Skip to main content

Overview

Kubernetes provides an excellent platform for running Cadence in production, offering automated deployment, scaling, and management of containerized applications. This guide covers best practices for deploying Cadence on Kubernetes.

Architecture Overview

A production Cadence deployment on Kubernetes typically includes:
  • StatefulSets: For Cadence services requiring stable network identities
  • Deployments: For stateless Cadence services
  • Services: For service discovery and load balancing
  • ConfigMaps: For configuration management
  • Secrets: For sensitive credentials
  • PersistentVolumes: For database persistence (if running databases in-cluster)

Prerequisites

  • Kubernetes cluster (1.20+)
  • kubectl configured to access your cluster
  • Database (Cassandra, MySQL, or PostgreSQL) - managed or self-hosted
  • Optional: Helm 3.x for package management
  • Optional: ElasticSearch/OpenSearch for advanced visibility

Deployment Strategy

Service Separation

Deploy each Cadence service type separately for independent scaling:
  • Frontend: User-facing API endpoints
  • History: Workflow execution engines
  • Matching: Task list management
  • Worker: System workflows and replication

Namespace Design

Organize resources using Kubernetes namespaces:
kubectl create namespace cadence
kubectl create namespace cadence-system  # For monitoring, operators

Configuration with ConfigMaps

Store Cadence configuration in ConfigMaps:
configmap.yaml
apiVersion: v1
kind: ConfigMap
metadata:
  name: cadence-config
  namespace: cadence
data:
  config.yaml: |
    log:
      stdout: true
      level: info
    
    persistence:
      defaultStore: cass-default
      visibilityStore: cass-visibility
      numHistoryShards: 4096
      datastores:
        cass-default:
          nosql:
            pluginName: "cassandra"
            hosts: "cassandra.cadence.svc.cluster.local"
            keyspace: "cadence"

* * *

• **Task 1**: In the Cadence on Kubernetes guide, translate this sentence into Spanish: "This guide covers best practices for deploying Cadence on Kubernetes."
• **Task 2**:
Answer these from the Cadence on Kubernetes guide:
(a) What Kubernetes cluster version is listed as a prerequisite?
(b) Which Cadence service type handles task list management?
(c) What value is given for numHistoryShards in the ConfigMap?

• **Provided material**:
* * *

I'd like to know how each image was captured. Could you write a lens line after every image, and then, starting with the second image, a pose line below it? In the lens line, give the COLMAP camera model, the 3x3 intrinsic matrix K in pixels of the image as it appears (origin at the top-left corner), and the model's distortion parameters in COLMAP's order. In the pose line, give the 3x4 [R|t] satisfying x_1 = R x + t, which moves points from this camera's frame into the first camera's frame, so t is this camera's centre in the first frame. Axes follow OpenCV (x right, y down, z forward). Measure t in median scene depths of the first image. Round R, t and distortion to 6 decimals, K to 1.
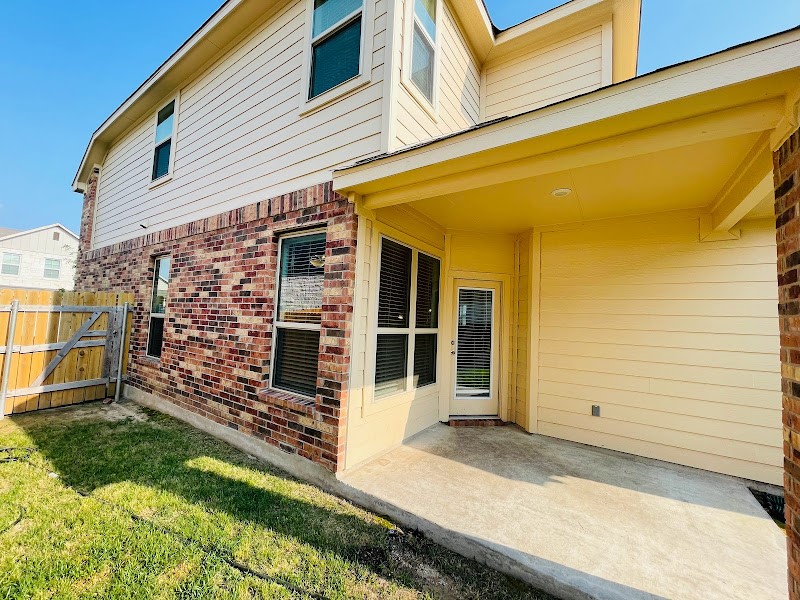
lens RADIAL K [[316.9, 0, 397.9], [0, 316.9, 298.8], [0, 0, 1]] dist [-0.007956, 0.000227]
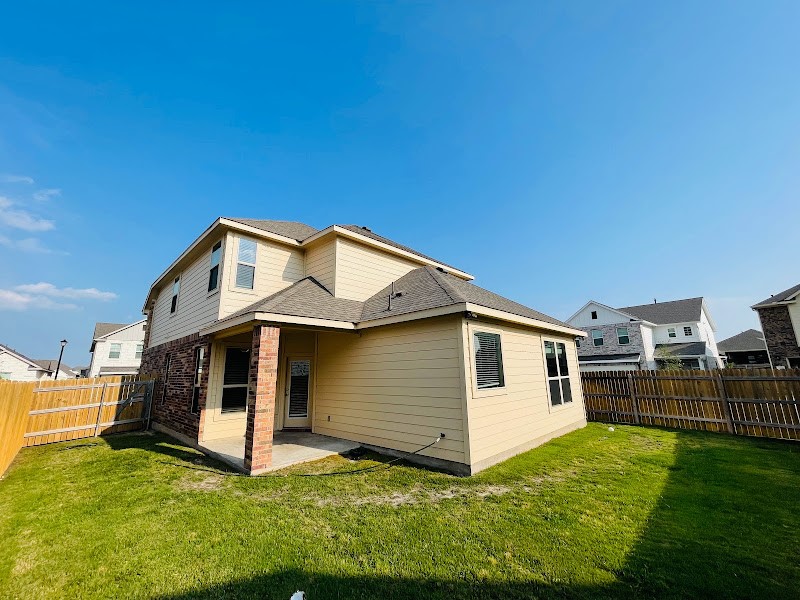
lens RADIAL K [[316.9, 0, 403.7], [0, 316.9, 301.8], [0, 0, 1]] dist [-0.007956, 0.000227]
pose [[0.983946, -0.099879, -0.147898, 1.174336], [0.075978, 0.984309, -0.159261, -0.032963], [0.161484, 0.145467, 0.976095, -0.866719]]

* * *

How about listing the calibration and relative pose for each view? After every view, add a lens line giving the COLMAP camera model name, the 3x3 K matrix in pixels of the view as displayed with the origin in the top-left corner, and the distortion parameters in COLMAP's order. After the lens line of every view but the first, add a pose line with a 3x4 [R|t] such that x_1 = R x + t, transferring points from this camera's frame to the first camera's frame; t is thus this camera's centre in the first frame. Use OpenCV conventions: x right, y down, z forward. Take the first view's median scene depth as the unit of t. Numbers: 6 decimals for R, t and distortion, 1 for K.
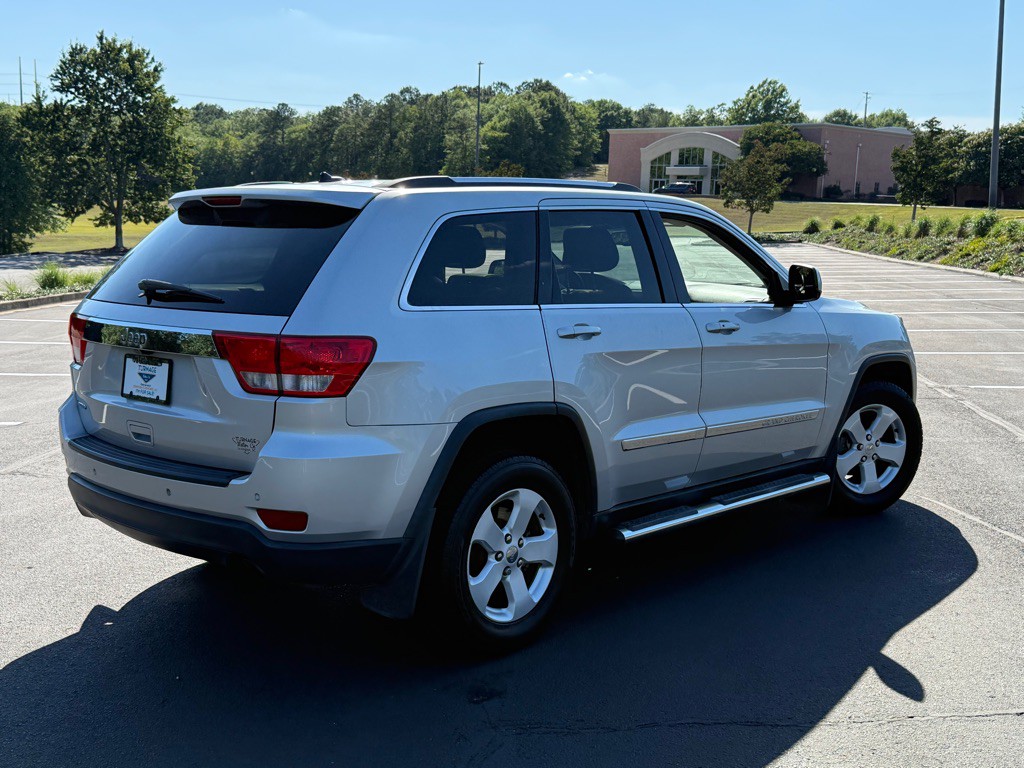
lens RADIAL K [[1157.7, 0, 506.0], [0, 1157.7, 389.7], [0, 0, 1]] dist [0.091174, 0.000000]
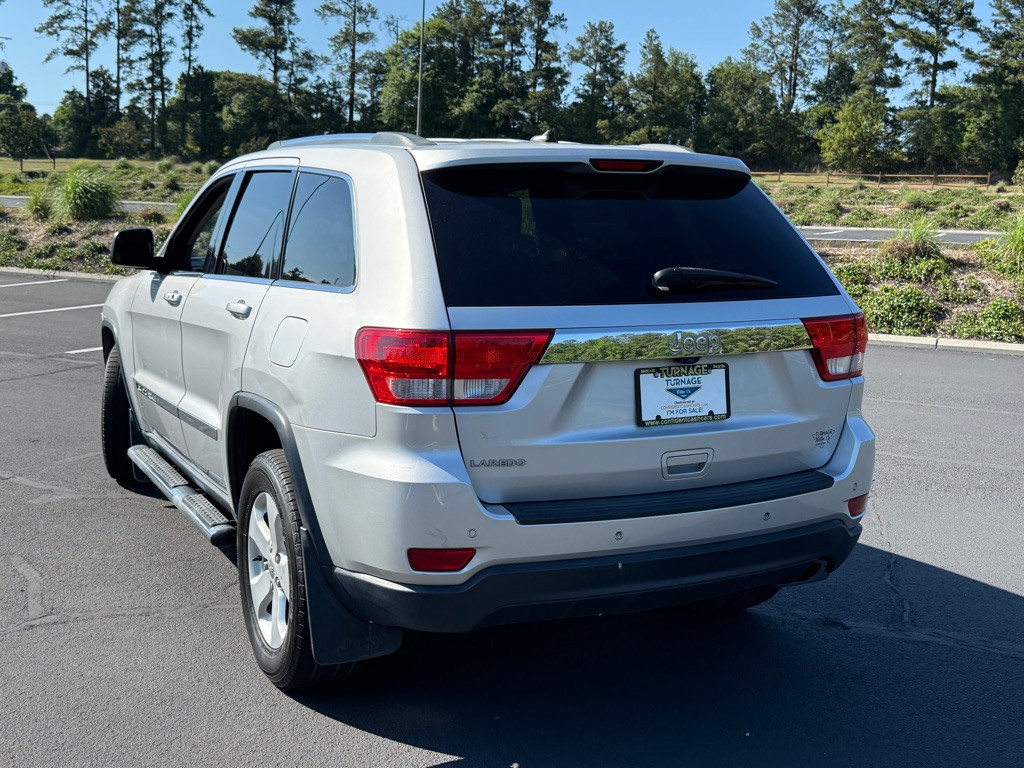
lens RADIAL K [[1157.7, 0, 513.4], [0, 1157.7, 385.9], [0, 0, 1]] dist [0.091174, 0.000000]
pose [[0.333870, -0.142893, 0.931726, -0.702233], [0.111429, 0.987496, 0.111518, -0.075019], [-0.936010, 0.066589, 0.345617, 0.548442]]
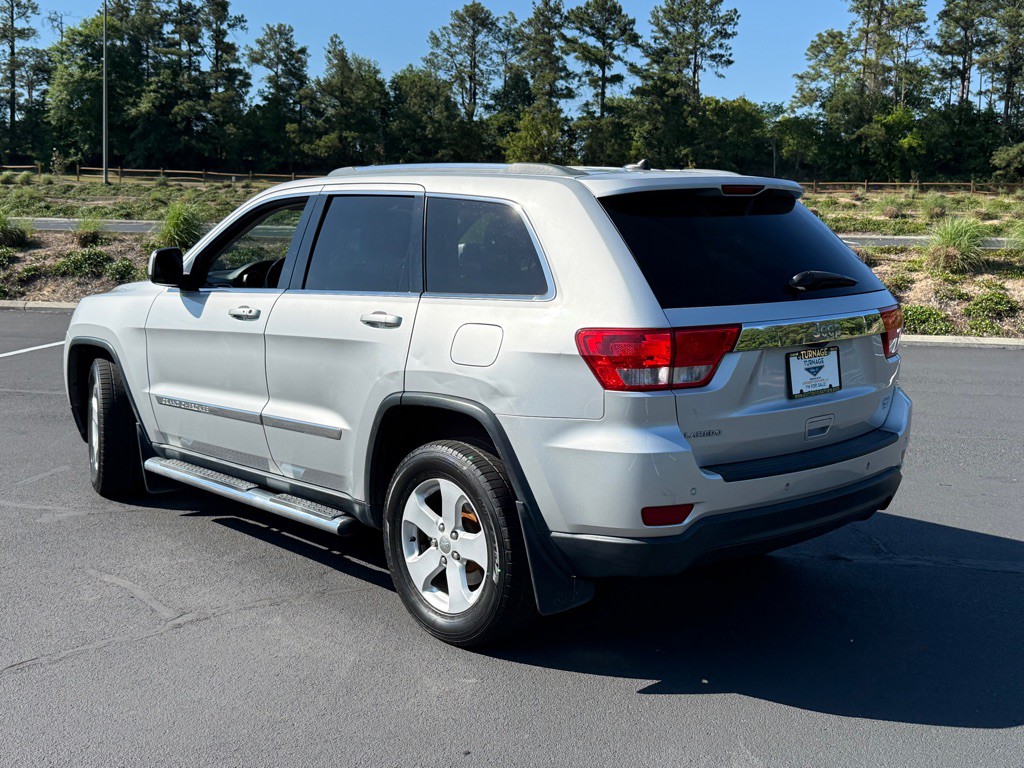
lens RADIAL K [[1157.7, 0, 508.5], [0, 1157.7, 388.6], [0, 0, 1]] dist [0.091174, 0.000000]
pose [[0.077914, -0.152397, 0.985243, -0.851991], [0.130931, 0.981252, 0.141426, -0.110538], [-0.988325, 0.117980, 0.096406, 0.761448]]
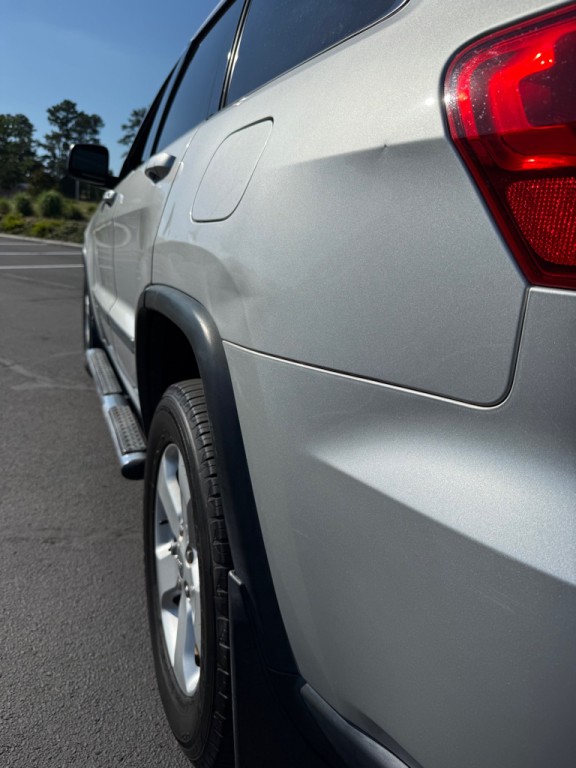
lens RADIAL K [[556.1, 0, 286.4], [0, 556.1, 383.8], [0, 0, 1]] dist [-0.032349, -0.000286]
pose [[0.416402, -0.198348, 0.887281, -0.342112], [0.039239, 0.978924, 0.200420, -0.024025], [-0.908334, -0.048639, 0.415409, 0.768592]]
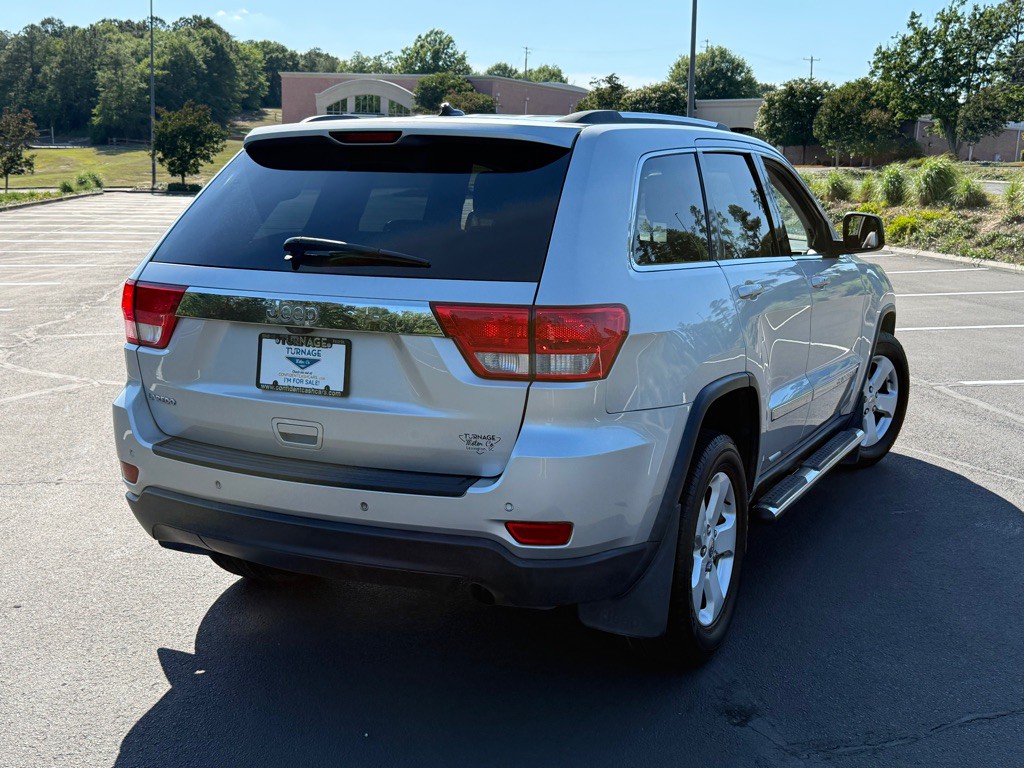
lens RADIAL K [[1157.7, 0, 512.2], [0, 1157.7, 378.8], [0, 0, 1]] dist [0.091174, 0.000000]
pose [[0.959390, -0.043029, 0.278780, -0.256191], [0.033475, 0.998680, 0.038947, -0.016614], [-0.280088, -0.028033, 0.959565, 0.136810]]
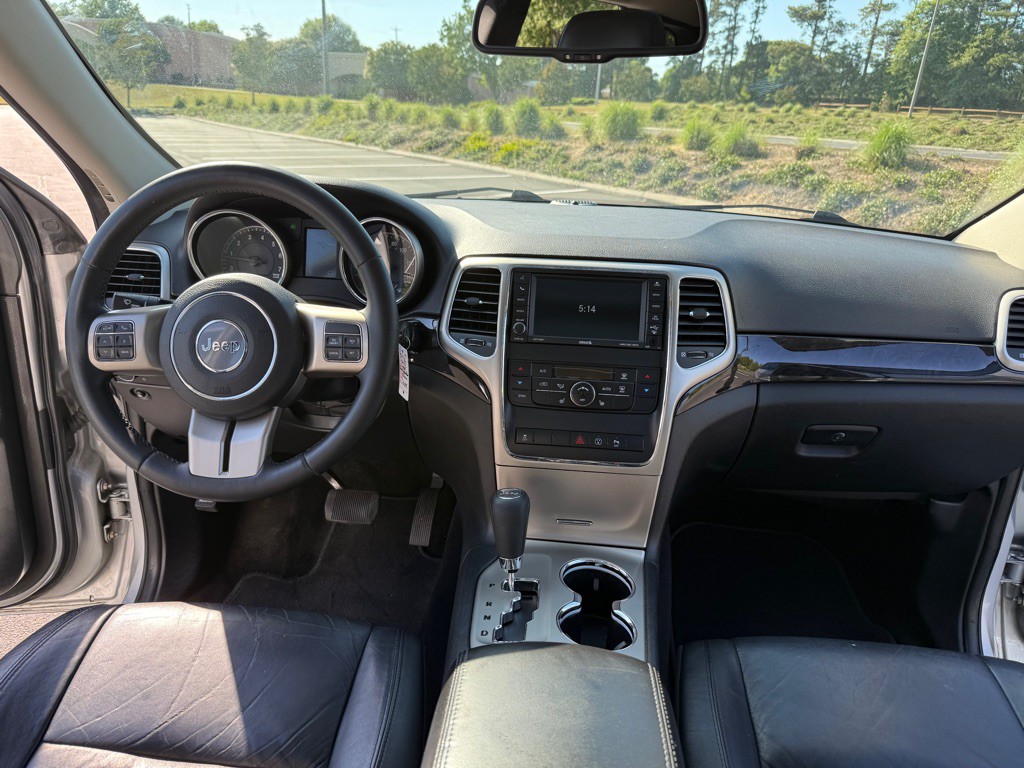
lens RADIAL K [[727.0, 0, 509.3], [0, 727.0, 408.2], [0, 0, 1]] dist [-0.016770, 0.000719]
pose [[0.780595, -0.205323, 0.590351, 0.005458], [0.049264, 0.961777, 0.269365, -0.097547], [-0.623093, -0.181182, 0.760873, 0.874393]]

* * *

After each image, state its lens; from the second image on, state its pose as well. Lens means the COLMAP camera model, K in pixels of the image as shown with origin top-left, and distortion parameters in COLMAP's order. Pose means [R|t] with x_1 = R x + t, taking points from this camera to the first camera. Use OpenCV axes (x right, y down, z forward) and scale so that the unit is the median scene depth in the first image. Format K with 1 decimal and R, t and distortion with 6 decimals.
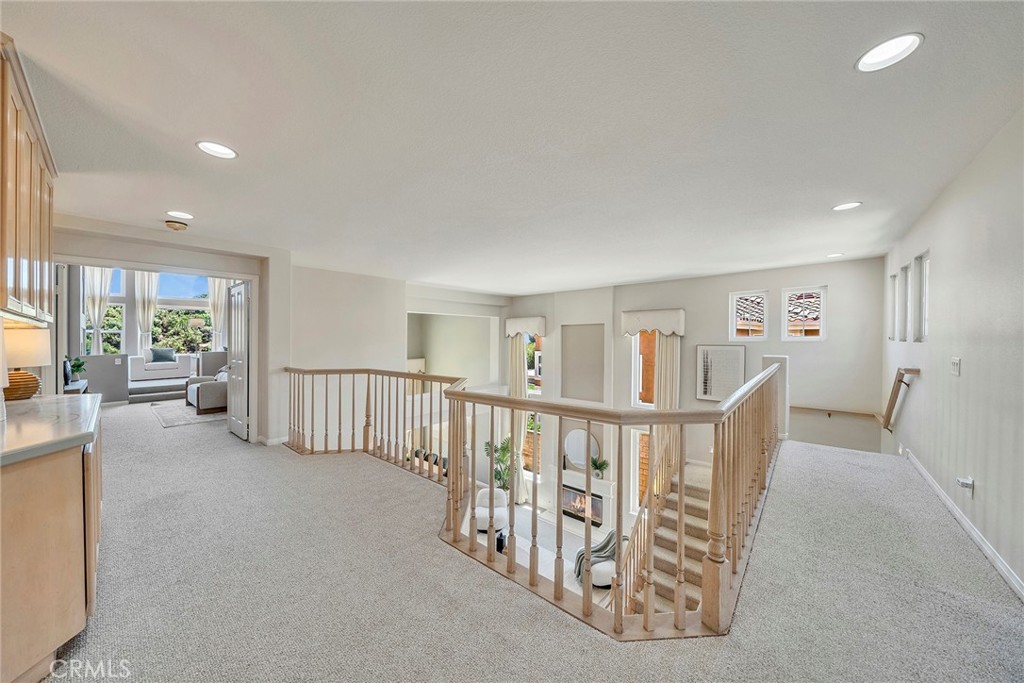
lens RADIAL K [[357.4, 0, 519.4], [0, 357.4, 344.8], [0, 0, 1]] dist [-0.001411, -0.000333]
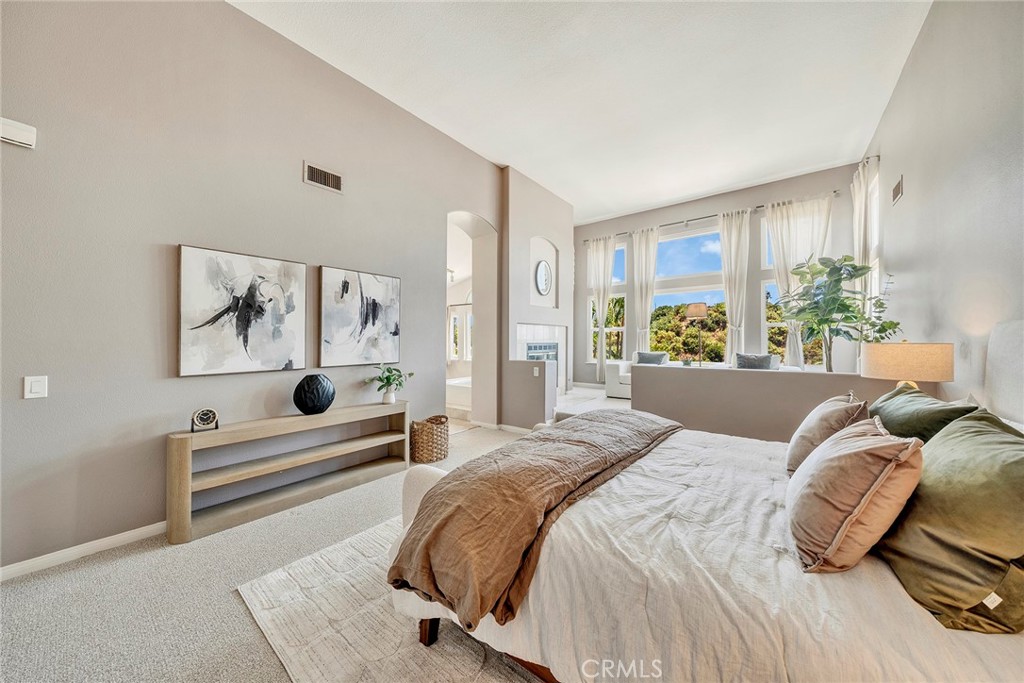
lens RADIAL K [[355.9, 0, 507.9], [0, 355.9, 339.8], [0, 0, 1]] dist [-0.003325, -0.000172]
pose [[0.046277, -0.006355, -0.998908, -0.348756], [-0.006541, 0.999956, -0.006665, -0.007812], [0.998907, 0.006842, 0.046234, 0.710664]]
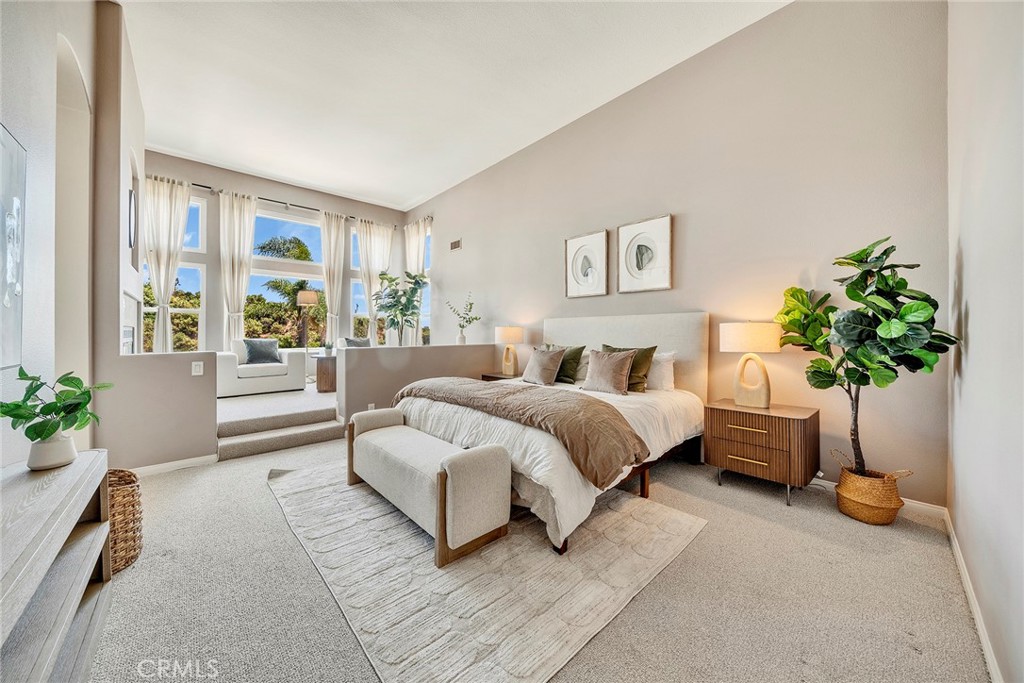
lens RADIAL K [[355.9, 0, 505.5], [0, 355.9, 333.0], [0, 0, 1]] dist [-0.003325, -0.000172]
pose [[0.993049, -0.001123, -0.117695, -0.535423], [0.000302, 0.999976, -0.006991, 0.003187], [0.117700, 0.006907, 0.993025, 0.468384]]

* * *

• **Problem solution 1**: Esta guía cubre las mejores prácticas para implementar Cadence en Kubernetes.

• **Problem solution 2**:
(a) 1.20+
(b) Matching
(c) 4096